Hi,
I’m studying the effect of joint (cracks) sets spacing and persistence on blasted rock size so I have two independent categorical variables (labelled SP for spacing and PER for persistence) that have 5 levels of measurement ranges each. The dependent variable is the blasted rock size (Xc ) i.e I want to know how the spacing and persistence of the existing joints on a rock face would affect the size of blasted rocks. Measurement levels for both spacing and persistence are listed below
spacing levels:
SP1: less than 60mm SP2: 60-200mm SP3: 200-600mm SP4:0.6-2m SP5: more than 2m
persistence levels:
PER1: more than 20m PER2: 10-20m PER3: 3-10m PER4: 1-3m PER5: less than 1m
Spacing and Persistence were recoded as ranges since they were estimated and not measured individually as it'd take too much time to measure each one (1 set of joint may have at least 10 joints, some can reach 50 or more and the measurement are not exactly the same between joints belonging to the same set. Measurement was done manually on site)
Initially, I ran the regression with these two variables as categorical variables but the problem is the levels are not mutually exclusive. 1 rock slope could consist of 2 or more crack sets hence the situation where more than 1 levels of spacing and persistence can be observed. As an example, rock face A consist of 3 crack sets:
Set 1 (quantity: 25) SP3 PER5 Set 2 (quantity: 30) SP4 PER6 set 3 (quantity: 56) SP2 PER3
As can be seen, 1 rock face contains 3 different levels of SP and PER.
Technically, these are ordinal variables and as explained above if I choose to treat them as categorical I face the problem of non-mutually exclusive levels. Recently, I found out that that ordinal variable can be treated as continuous which seems to solve my problems with non-mutually exclusive levels of the variables if I enter the variables as categorical.
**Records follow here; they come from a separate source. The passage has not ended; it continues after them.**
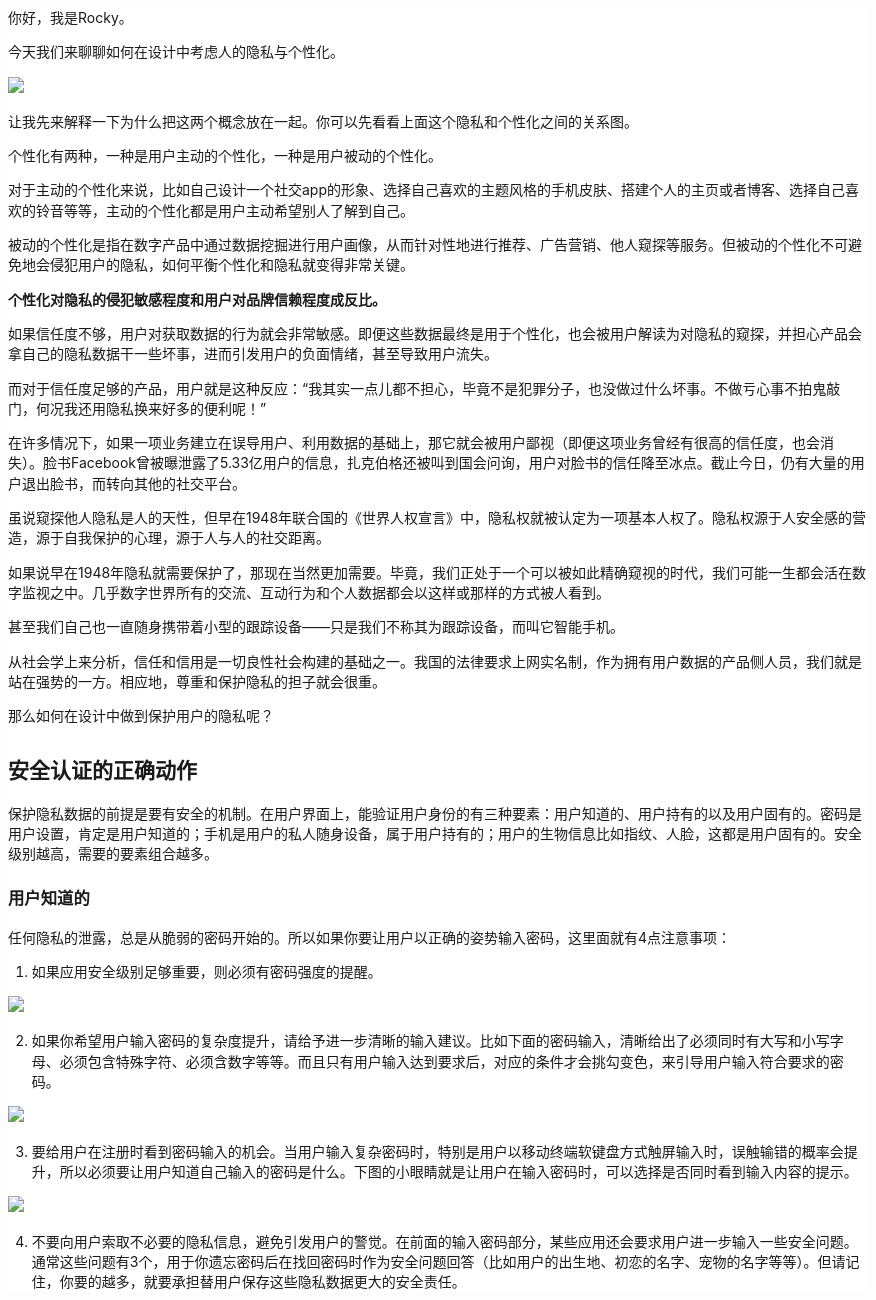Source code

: 你好，我是Rocky。

今天我们来聊聊如何在设计中考虑人的隐私与个性化。

![](https://static001.geekbang.org/resource/image/14/bd/14aa1dabaeed58943a1886f5380862bd.png?wh=1920*876)

让我先来解释一下为什么把这两个概念放在一起。你可以先看看上面这个隐私和个性化之间的关系图。

个性化有两种，一种是用户主动的个性化，一种是用户被动的个性化。

对于主动的个性化来说，比如自己设计一个社交app的形象、选择自己喜欢的主题风格的手机皮肤、搭建个人的主页或者博客、选择自己喜欢的铃音等等，主动的个性化都是用户主动希望别人了解到自己。

被动的个性化是指在数字产品中通过数据挖掘进行用户画像，从而针对性地进行推荐、广告营销、他人窥探等服务。但被动的个性化不可避免地会侵犯用户的隐私，如何平衡个性化和隐私就变得非常关键。

**个性化对隐私的侵犯敏感程度和用户对品牌信赖程度成反比。**

如果信任度不够，用户对获取数据的行为就会非常敏感。即便这些数据最终是用于个性化，也会被用户解读为对隐私的窥探，并担心产品会拿自己的隐私数据干一些坏事，进而引发用户的负面情绪，甚至导致用户流失。

而对于信任度足够的产品，用户就是这种反应：“我其实一点儿都不担心，毕竟不是犯罪分子，也没做过什么坏事。不做亏心事不拍鬼敲门，何况我还用隐私换来好多的便利呢！”

在许多情况下，如果一项业务建立在误导用户、利用数据的基础上，那它就会被用户鄙视（即便这项业务曾经有很高的信任度，也会消失）。脸书Facebook曾被曝泄露了5.33亿用户的信息，扎克伯格还被叫到国会问询，用户对脸书的信任降至冰点。截止今日，仍有大量的用户退出脸书，而转向其他的社交平台。

虽说窥探他人隐私是人的天性，但早在1948年联合国的《世界人权宣言》中，隐私权就被认定为一项基本人权了。隐私权源于人安全感的营造，源于自我保护的心理，源于人与人的社交距离。

如果说早在1948年隐私就需要保护了，那现在当然更加需要。毕竟，我们正处于一个可以被如此精确窥视的时代，我们可能一生都会活在数字监视之中。几乎数字世界所有的交流、互动行为和个人数据都会以这样或那样的方式被人看到。

甚至我们自己也一直随身携带着小型的跟踪设备——只是我们不称其为跟踪设备，而叫它智能手机。

从社会学上来分析，信任和信用是一切良性社会构建的基础之一。我国的法律要求上网实名制，作为拥有用户数据的产品侧人员，我们就是站在强势的一方。相应地，尊重和保护隐私的担子就会很重。

那么如何在设计中做到保护用户的隐私呢？

## 安全认证的正确动作

保护隐私数据的前提是要有安全的机制。在用户界面上，能验证用户身份的有三种要素：用户知道的、用户持有的以及用户固有的。密码是用户设置，肯定是用户知道的；手机是用户的私人随身设备，属于用户持有的；用户的生物信息比如指纹、人脸，这都是用户固有的。安全级别越高，需要的要素组合越多。

### 用户知道的

任何隐私的泄露，总是从脆弱的密码开始的。所以如果你要让用户以正确的姿势输入密码，这里面就有4点注意事项：

1. 如果应用安全级别足够重要，则必须有密码强度的提醒。

![](https://static001.geekbang.org/resource/image/8c/74/8c3c85899da12002e0fff8daea46a574.jpg?wh=550*533)

2. 如果你希望用户输入密码的复杂度提升，请给予进一步清晰的输入建议。比如下面的密码输入，清晰给出了必须同时有大写和小写字母、必须包含特殊字符、必须含数字等等。而且只有用户输入达到要求后，对应的条件才会挑勾变色，来引导用户输入符合要求的密码。

![](https://static001.geekbang.org/resource/image/54/44/5401867fc169b6yy9e9e23f5284c1744.jpg?wh=1603*1211)

3. 要给用户在注册时看到密码输入的机会。当用户输入复杂密码时，特别是用户以移动终端软键盘方式触屏输入时，误触输错的概率会提升，所以必须要让用户知道自己输入的密码是什么。下图的小眼睛就是让用户在输入密码时，可以选择是否同时看到输入内容的提示。

![](https://static001.geekbang.org/resource/image/a0/fd/a0bb24908df3a3ce1de3a1424dda13fd.png?wh=891*146)

4. 不要向用户索取不必要的隐私信息，避免引发用户的警觉。在前面的输入密码部分，某些应用还会要求用户进一步输入一些安全问题。通常这些问题有3个，用于你遗忘密码后在找回密码时作为安全问题回答（比如用户的出生地、初恋的名字、宠物的名字等等）。但请记住，你要的越多，就要承担替用户保存这些隐私数据更大的安全责任。
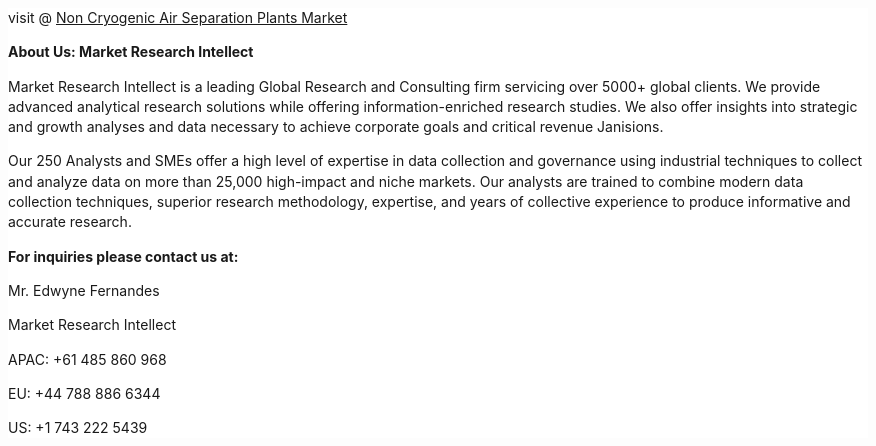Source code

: visit&nbsp;@</strong>&nbsp;</span><span class="font-[700]"><a href="https://www.marketresearchintellect.com/product/global-non-cryogenic-air-separation-plants-market-size-forecast/?utm_source=Linkedin&utm_medium=846" target="_blank" data-tracking-control-name="article-ssr-frontend-pulse_little-text-block" data-tracking-will-navigate="" data-test-link="">Non Cryogenic Air Separation Plants Market</a></span></p><p><strong><span class="font-[700]">About Us: Market Research Intellect</span></strong></p><p><span class="">Market Research Intellect is a leading Global Research and Consulting firm servicing over 5000+ global clients. We provide advanced analytical research solutions while offering information-enriched research studies.&nbsp;</span>We also offer insights into strategic and growth analyses and data necessary to achieve corporate goals and critical revenue Janisions.</p><p><span class="">Our 250 Analysts and SMEs offer a high level of expertise in data collection and governance using industrial techniques to collect and analyze data on more than 25,000 high-impact and niche markets. Our analysts are trained to combine modern data collection techniques, superior research methodology, expertise, and years of collective experience to produce informative and accurate research.</span></p><p><strong>For inquiries please contact us at:</strong></p><p>Mr. Edwyne Fernandes</p><p>Market Research Intellect</p><p>APAC: +61 485 860 968</p><p>EU: +44 788 886 6344</p><p>US: +1 743 222 5439</p>
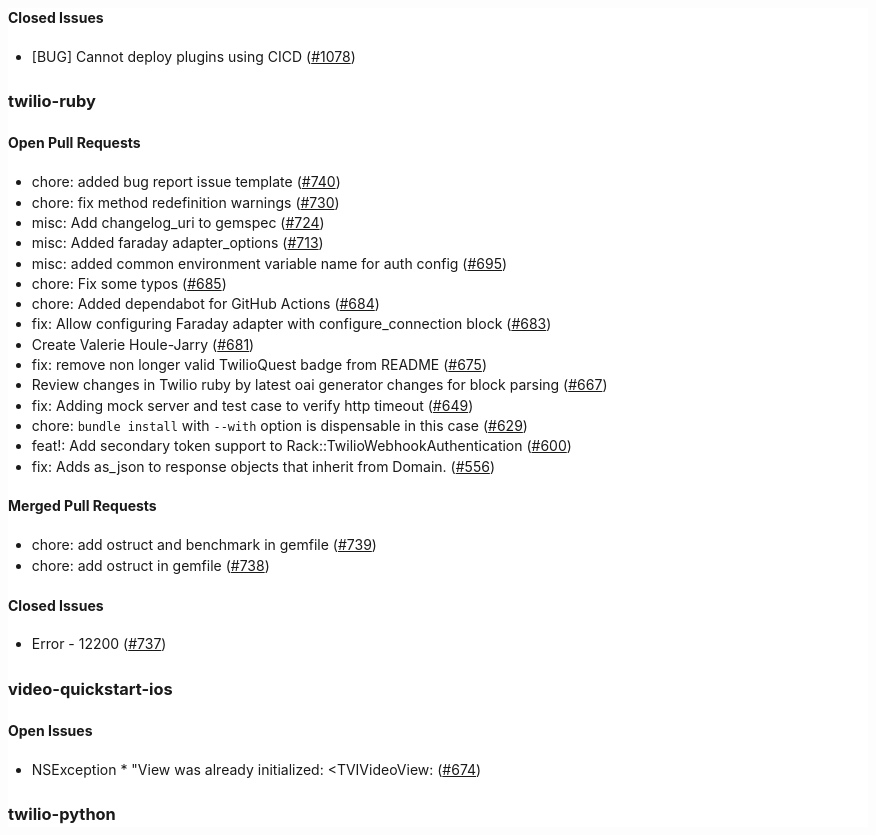 #### Closed Issues

- [BUG] Cannot deploy plugins using CICD ([#1078](https://github.com/twilio/flex-plugin-builder/issues/1078))

### twilio-ruby

#### Open Pull Requests

- chore: added bug report issue template ([#740](https://github.com/twilio/twilio-ruby/pull/740))
- chore: fix method redefinition warnings ([#730](https://github.com/twilio/twilio-ruby/pull/730))
- misc: Add changelog_uri to gemspec ([#724](https://github.com/twilio/twilio-ruby/pull/724))
- misc: Added faraday adapter_options ([#713](https://github.com/twilio/twilio-ruby/pull/713))
- misc: added common environment variable name for auth config ([#695](https://github.com/twilio/twilio-ruby/pull/695))
- chore: Fix some typos ([#685](https://github.com/twilio/twilio-ruby/pull/685))
- chore: Added dependabot for GitHub Actions ([#684](https://github.com/twilio/twilio-ruby/pull/684))
- fix: Allow configuring Faraday adapter with configure_connection block ([#683](https://github.com/twilio/twilio-ruby/pull/683))
- Create Valerie Houle-Jarry ([#681](https://github.com/twilio/twilio-ruby/pull/681))
- fix: remove non longer valid TwilioQuest badge from README ([#675](https://github.com/twilio/twilio-ruby/pull/675))
- Review changes in Twilio ruby by latest oai generator changes for block parsing ([#667](https://github.com/twilio/twilio-ruby/pull/667))
- fix: Adding mock server and test case to verify http timeout ([#649](https://github.com/twilio/twilio-ruby/pull/649))
- chore: `bundle install` with `--with` option is dispensable in this case ([#629](https://github.com/twilio/twilio-ruby/pull/629))
- feat!: Add secondary token support to Rack::TwilioWebhookAuthentication ([#600](https://github.com/twilio/twilio-ruby/pull/600))
- fix: Adds as_json to response objects that inherit from Domain. ([#556](https://github.com/twilio/twilio-ruby/pull/556))

#### Merged Pull Requests

- chore: add ostruct and benchmark in gemfile ([#739](https://github.com/twilio/twilio-ruby/pull/739))
- chore: add ostruct in gemfile ([#738](https://github.com/twilio/twilio-ruby/pull/738))

#### Closed Issues

- Error - 12200 ([#737](https://github.com/twilio/twilio-ruby/issues/737))

### video-quickstart-ios

#### Open Issues

- NSException *   "View was already initialized: <TVIVideoView:  ([#674](https://github.com/twilio/video-quickstart-ios/issues/674))

### twilio-python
My main concern is to look at the variable as a whole not by its levels so it might be what I need.
My question is, is it correct if I assign the numerical value to the levels like this in order to treat the variables as continuous? 1 to 5, from lowest to highest.
Spacing: 1: less than 60mm 2: 60-200mm 3: 200-600mm 4:0.6-2m 5: more than 2m
persistence: 1: less than 1m 2: 1-3m 3: 3-10m 4: 10-20m 4: more than 20m
and then run regression as I would with the usual continuous variable? Plus, for prediction, once I get the equation, do I insert the value 1-5 as the X in the equation? I am still confused with the prediction step since even if I treat it as continuous I'd still have the problem with the presence of different levels of SP and PER. Or is there another way around this problem?
2nd question is: as provided in data example for rock face A, is it correct to repeat the data input according to the quantity? as in I’d entered set 1 data 25 times, set 2 data 30 times and set 3 data 56 times.
I am very new to statistic and learning it on my own so I might be wrong with something in this field. Any answers, suggestion and advise are very much appreciated. Thank you in advance!